Ms autogr. 4 p. (21 x 13)

À ses parents

Rome 6 juin 68

Chers parents,

Il est bien légitime que ma première occupation après la grande grâce que Dieu vient de m'accorder soit de vous faire partager mon bonheur et ma joie. Combien ces grâces que l'on reçoit de Dieu au pied des autels diffèrent des jouissances du monde! Vous l'avez éprouvé lors de votre première communion, et on l'éprouve toutes les fois que l'on reçoit Notre-Seigneur dans la sainte Eucharistie avec un cœur pur et aimant. Les ordinations sont des grâces de choix par lesquelles Dieu sépare du monde ses ministres élus entre mille pour les élever à des fonctions angéliques en leur offrant, pour qu'ils en soient dignes, l'assistance du Saint-Esprit, à laquelle ils doivent correspondre. Le diaconat est une participation déjà très large au sacerdoce. Le diacre engendre à l'Église des fils par le baptême, il les forme à la vertu par la prédication de la parole de Dieu, et il est déjà admis à traiter familièrement avec Notre-Seigneur, sous les espèces sacramentelles, fonctions qui l'assimilent en quelque sorte aux apôtres et à la Sainte Vierge et à St Joseph qui vivaient dans une sainte familiarité avec Notre-Seigneur à Nazareth. Cette dignité sublime est bien au-dessus des forces humaines, mais la grâce de Dieu aide ses ministres et la force du Saint-Esprit leur est donnée par le sacrement de l'Ordre, dont le diaconat est une partie essentielle.
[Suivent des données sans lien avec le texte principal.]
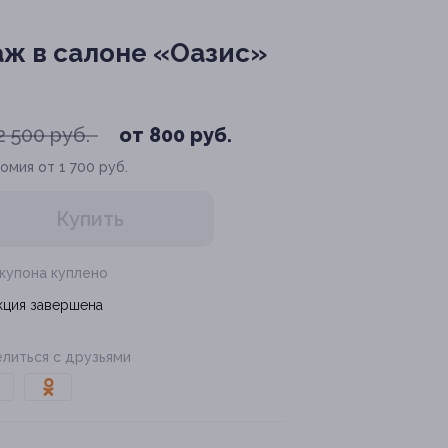
аж в салоне «Оазис»
2 500 руб.
от 800 руб.
омия от 1 700 руб.
Купить
 купона куплено
кция завершена
литься с друзьями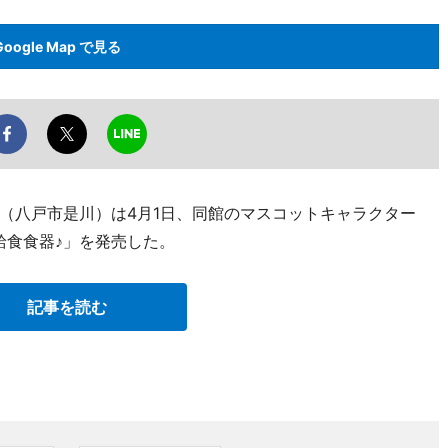
Google Map で見る
（八戸市是川）は4月1日、同館のマスコットキャラクター
給食食器♪」を発売した。
記事を読む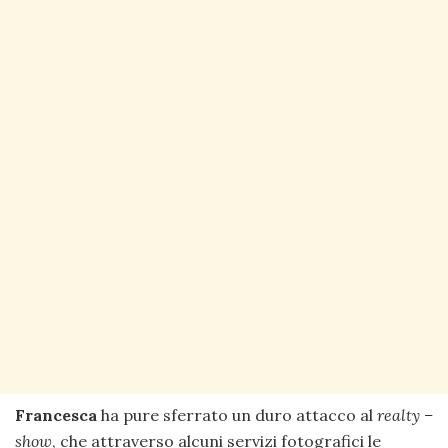
Francesca
ha pure sferrato un duro attacco al
realty –
show
, che attraverso alcuni servizi fotografici le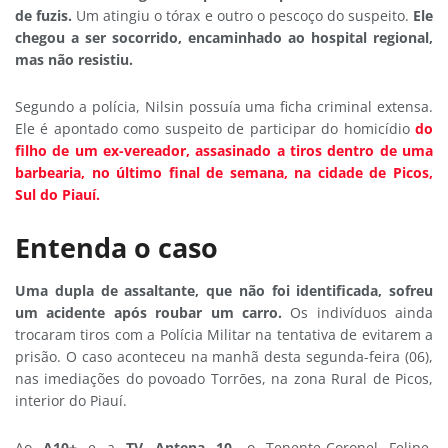
de fuzis.
Um atingiu o tórax e outro o pescoço do suspeito.
Ele
chegou a ser socorrido, encaminhado ao hospital regional,
mas não resistiu.
Segundo a polícia, Nilsin possuía uma ficha criminal extensa.
Ele é apontado como suspeito de participar do homicídio
do
filho de um ex-vereador, assasinado a tiros dentro de uma
barbearia, no último final de semana, na cidade de Picos,
Sul do Piauí.
Entenda o caso
Uma dupla de assaltante, que não foi identificada, sofreu
um acidente após roubar um carro.
Os indivíduos ainda
trocaram tiros com a Polícia Militar na tentativa de evitarem a
prisão. O caso aconteceu na manhã desta segunda-feira (06),
nas imediações do povoado Torrōes, na zona Rural de Picos,
interior do Piauí.
Ao
A10+
e a
TV Antena 10
, o Tenente-Coronel Felipe,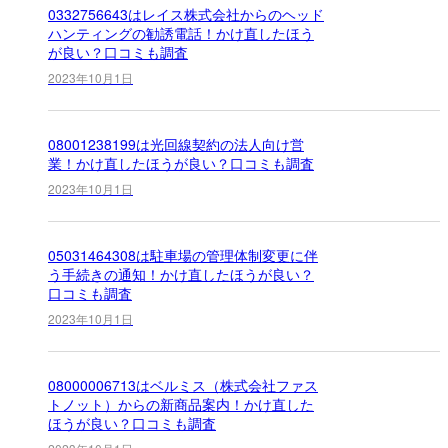
0332756643はレイス株式会社からのヘッド
ハンティングの勧誘電話！かけ直したほう
が良い？口コミも調査
2023年10月1日
08001238199は光回線契約の法人向け営
業！かけ直したほうが良い？口コミも調査
2023年10月1日
05031464308は駐車場の管理体制変更に伴
う手続きの通知！かけ直したほうが良い？
口コミも調査
2023年10月1日
08000006713はベルミス（株式会社ファス
トノット）からの新商品案内！かけ直した
ほうが良い？口コミも調査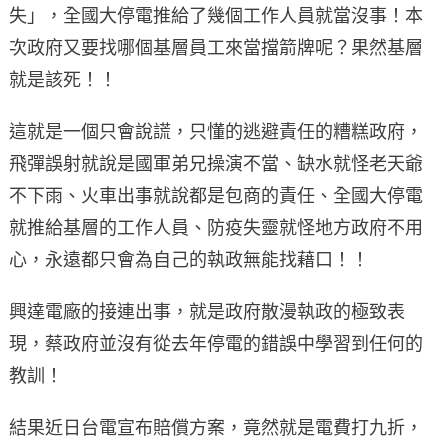
失」，全國大停電推給了幾個工作人員就當沒事！本
次政府又要找哪個基層員工來當擋箭牌呢？果然基層
就是該死！！
這就是一個只會說謊，只懂的逃避責任的糟糕政府，
飛彈誤射就說是國軍弟兄操演不當、缺水就怪老天爺
不下雨、火車出事就說都是包商的責任、全國大停電
就推給基層的工作人員、防疫失靈就怪地方政府不用
心，永遠都只會為自己的執政無能找藉口！！
興達電廠的接連出事，就是政府散漫執政的極致表
現，蔡政府並沒有從去年停電的錯誤中學習到任何的
教訓！
結果近日台電宣布賠償方案，竟然就是電費打九折，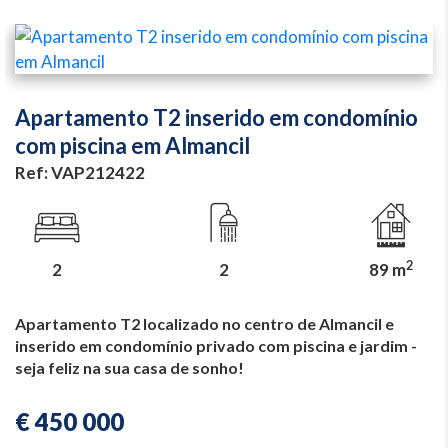
Apartamento T2 inserido em condomínio
com piscina em Almancil
Ref: VAP212422
2
2
2
89 m
Apartamento T2 localizado no centro de Almancil e
inserido em condomínio privado com piscina e jardim -
seja feliz na sua casa de sonho!
€ 450 000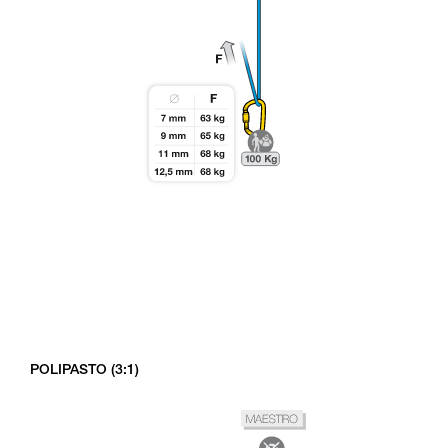
POLIPASTO (3:1)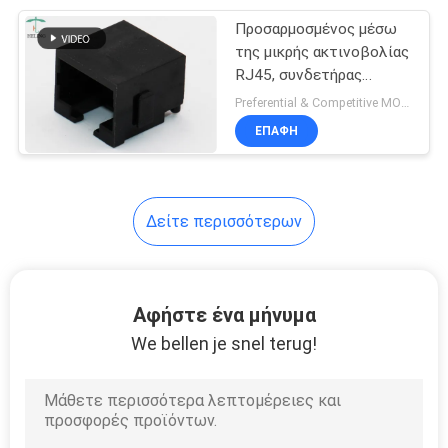
θηλυκός αδιάβροχος
Προσαρμοσμένος μέσω
21
της μικρής ακτινοβολίας
RJ45 ενιαίος
RJ45, συνδετήρας
τρυπών του τοπικού
Preferential & Competitive MOQ:3000
λιμένας
LAN SMT ετικεττών
ΕΠΑΦΉ
επάνω θηλυκός
Δείτε περισσότερων
40
rj45 πολλαπλάσιοι
Αφήστε ένα μήνυμα
συνδετήρες
We bellen je snel terug!
λιμένων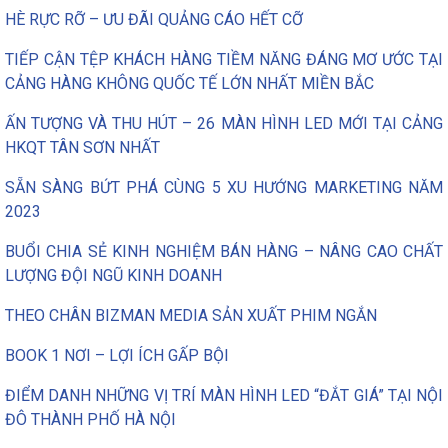
HÈ RỰC RỠ – ƯU ĐÃI QUẢNG CÁO HẾT CỠ
TIẾP CẬN TỆP KHÁCH HÀNG TIỀM NĂNG ĐÁNG MƠ ƯỚC TẠI
CẢNG HÀNG KHÔNG QUỐC TẾ LỚN NHẤT MIỀN BẮC
ẤN TƯỢNG VÀ THU HÚT – 26 MÀN HÌNH LED MỚI TẠI CẢNG
HKQT TÂN SƠN NHẤT
SẴN SÀNG BỨT PHÁ CÙNG 5 XU HƯỚNG MARKETING NĂM
2023
BUỔI CHIA SẺ KINH NGHIỆM BÁN HÀNG – NÂNG CAO CHẤT
LƯỢNG ĐỘI NGŨ KINH DOANH
THEO CHÂN BIZMAN MEDIA SẢN XUẤT PHIM NGẮN
BOOK 1 NƠI – LỢI ÍCH GẤP BỘI
ĐIỂM DANH NHỮNG VỊ TRÍ MÀN HÌNH LED “ĐẮT GIÁ” TẠI NỘI
ĐÔ THÀNH PHỐ HÀ NỘI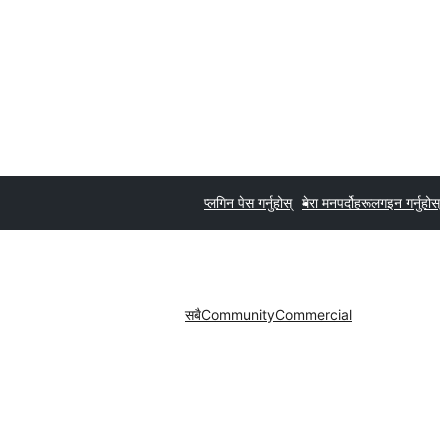
प्लगिन पेस गर्नुहोस्
मेरा मनपर्दोहरू
लगइन गर्नुहोस्
सबै
Community
Commercial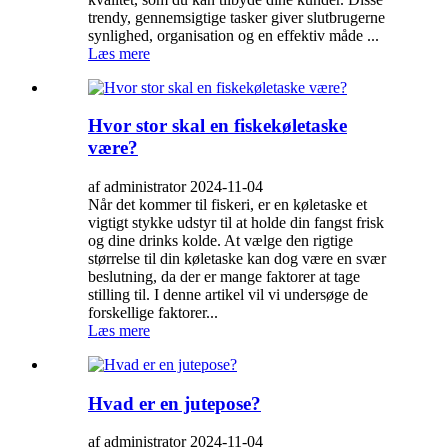
trendy, gennemsigtige tasker giver slutbrugerne
synlighed, organisation og en effektiv måde ...
Læs mere
Hvor stor skal en fiskekøletaske
være?
af administrator 2024-11-04
Når det kommer til fiskeri, er en køletaske et
vigtigt stykke udstyr til at holde din fangst frisk
og dine drinks kolde. At vælge den rigtige
størrelse til din køletaske kan dog være en svær
beslutning, da der er mange faktorer at tage
stilling til. I denne artikel vil vi undersøge de
forskellige faktorer...
Læs mere
Hvad er en jutepose?
af administrator 2024-11-04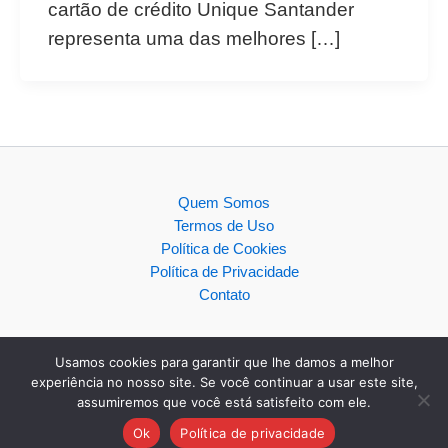
cartão de crédito Unique Santander
representa uma das melhores […]
Quem Somos
Termos de Uso
Política de Cookies
Política de Privacidade
Contato
Usamos cookies para garantir que lhe damos a melhor
experiência no nosso site. Se você continuar a usar este site,
assumiremos que você está satisfeito com ele.
Copyright © 2026
Ok
Política de privacidade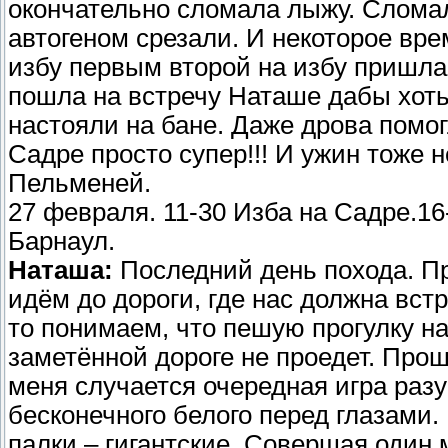
окончательно сломала лыжу. Сломал
автогеном срезали. И некоторое вре
избу первым второй на избу пришла
пошла на встречу Наташе дабы хоть 
настояли на бане. Даже дрова помог
Садре просто супер!!! И ужин тоже 
Пельменей.
27 февраля. 11-30 Изба на Садре.16-
Барнаул.
Наташа:
Последний день похода. П
идём до дороги, где нас должна вст
то понимаем, что пешую прогулку н
заметённой дороге не проедет. Прош
меня случается очередная игра разу
бесконечного белого перед глазами.
палки – гигантские. Совершая один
La cérémonie de ce matin s'est passée comme je vous l'ai décrite d'avance, avec le charme qu'y ajoute l'attitude si digne et en même temps si paternelle du cardinal vicaire, qui nous représente si bien Pie IX. J'ai prié avec beaucoup de ferveur pour vous tous ce matin. J'espère que le bon Dieu ne considérera pas l'indignité de mes prières et qu'il vous accordera les grâces que je lui ai demandées pour vous, surtout la grâce fondamentale d'être toujours prêts à paraître devant lui avec confiance, ayant accompli les devoirs essentiels qu'il nous impose et qui sont bien légers et faciles, si nous considérons le culte qu'il est juste de rendre à Dieu et la félicité qu'il nous donnera en retour.

Demain nous aurons au séminaire une autre solennité bien touchante aussi, c'est la première grand-messe d'un jeune prêtre, suivie de la cérémonie du baisement des mains que je vous ai décrite l'année dernière. J'aurai le bonheur d'exercer pour la première fois mes fonctions de diacre à cette messe.

J'ai reçu la lettre d'Henri. Elle s'est croisée avec la mienne qui lui répondait d'avance. Je souhaite que Laure soit déjà quitte de ces moments de souffrance par lesquels elle doit passer1.

Embrassez pour moi Henri, Laure, maman Dehon et Marthe.

Je vous embrasse de tout cœur.

Votre dévoué fils

L. Dehon, diacre

1 Il s'agit de son accouchement, cf. LD 98.